Why do I write?

cookbooks

I have been asked (occasionally by myself) why I endlessly try out new recipes, spend half my time in the kitchen and write this blog.  There are several reason but the fundamental ones remain the same.  For the first I refer you to the About page above.  It describes how as life changes so what we need from our kitchen and cookbooks also changes.  From supper parties for my London crowd, through feeding my babies/children and on to now – still cooking for my family (honestly my raison d’etre) but also cooking up a storm for friends and their children which I love to do.   I needed recipes for all these situations and despite a mountain of cookbooks there were recipes missing so I decided to come up with my own.   That I was then the first to offer a suggestion when friends asked for ideas on what to cook for tea/lunch/supper/dinner etc prompted them to ask me to put them all in writing somewhere.
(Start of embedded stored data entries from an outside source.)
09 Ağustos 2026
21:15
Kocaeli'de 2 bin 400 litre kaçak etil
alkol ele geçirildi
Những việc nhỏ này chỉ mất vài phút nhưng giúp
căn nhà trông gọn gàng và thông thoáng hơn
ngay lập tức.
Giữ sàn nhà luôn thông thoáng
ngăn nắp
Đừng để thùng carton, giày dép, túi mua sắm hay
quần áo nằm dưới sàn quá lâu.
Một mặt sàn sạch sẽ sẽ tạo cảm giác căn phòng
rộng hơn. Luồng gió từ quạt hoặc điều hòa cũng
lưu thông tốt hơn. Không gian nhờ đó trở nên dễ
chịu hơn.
Also, I have never been keen on “kids” food and was (possibly blindly) determined that my babes would, as soon as practical, eat the same as us.  Partly because from an early age they would eye what we were eating with far more enthusiasm than their pureed veg so it made sense to give them a taste from our plates, encouraging their palates to happily experience new flavours.  Also for ease.  I want us to sit around a table together every day laughing, chatting, shouting, arguing (the latter two in a good way obviously) but primarily eating the same thing.  My experience has shown that giving into demands for the same food on a loop causes problems when the customer is presented with something new or unfamiliar….  Anyway, this is how I try and do it – not without its problems of course.  Whilst my daughter will eat anything (but ideally meat and potatoes) my son is a little more particular (his ideal being hummus and tomatoes).  It drives me a slightly mad but I continue in my merry way, put a variety of things (old and new) on the table and hope for the best.  The point is food is such a fabulous part of life and I would like my children to try everything*, have a healthy and happy approach to food and also to be able to cook, to feed themselves when the time comes.
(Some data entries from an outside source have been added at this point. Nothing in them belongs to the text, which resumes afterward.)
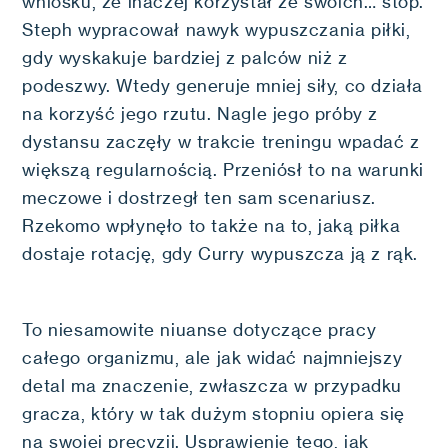
wniosku, że inaczej korzystał ze swoich… stóp.
Steph wypracował nawyk wypuszczania piłki,
gdy wyskakuje bardziej z palców niż z
podeszwy. Wtedy generuje mniej siły, co działa
na korzyść jego rzutu. Nagle jego próby z
dystansu zaczęły w trakcie treningu wpadać z
większą regularnością. Przeniósł to na warunki
meczowe i dostrzegł ten sam scenariusz.
Rzekomo wpłynęło to także na to, jaką piłka
dostaje rotację, gdy Curry wypuszcza ją z rąk.
To niesamowite niuanse dotyczące pracy
całego organizmu, ale jak widać najmniejszy
detal ma znaczenie, zwłaszcza w przypadku
gracza, który w tak dużym stopniu opiera się
na swojej precyzji. Usprawienie tego, jak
One more reason springs to mind.  In the picture above you see some of the collection of books in which I write my recipes.  Scribbled as I cook, endlessly splattered with food, marked by crossings out and additions.  Some dishes never make it beyond these pages but many are eaten on a regular basis in our house.  So I had some dreamy idea of handing over the fabled book of recipes to each of my children when the dreaded day comes that they leave home.  Handing it over like the baton of life.  Huh, said another voice in my head, what if neither of them wants it and hands it back to you, you’ll feel a right fool.  Thus the obvious answer was to put it all onto a blog, this way they could dip into it whenever they pleased, cook things they love and have grown up eating but I would never know if they didn’t….

 

*This has backfired on me, in my quest that nothing is off limits, to be open minded and everything deserves a taste I have had to buy both pot noodles and pop tarts.  Once.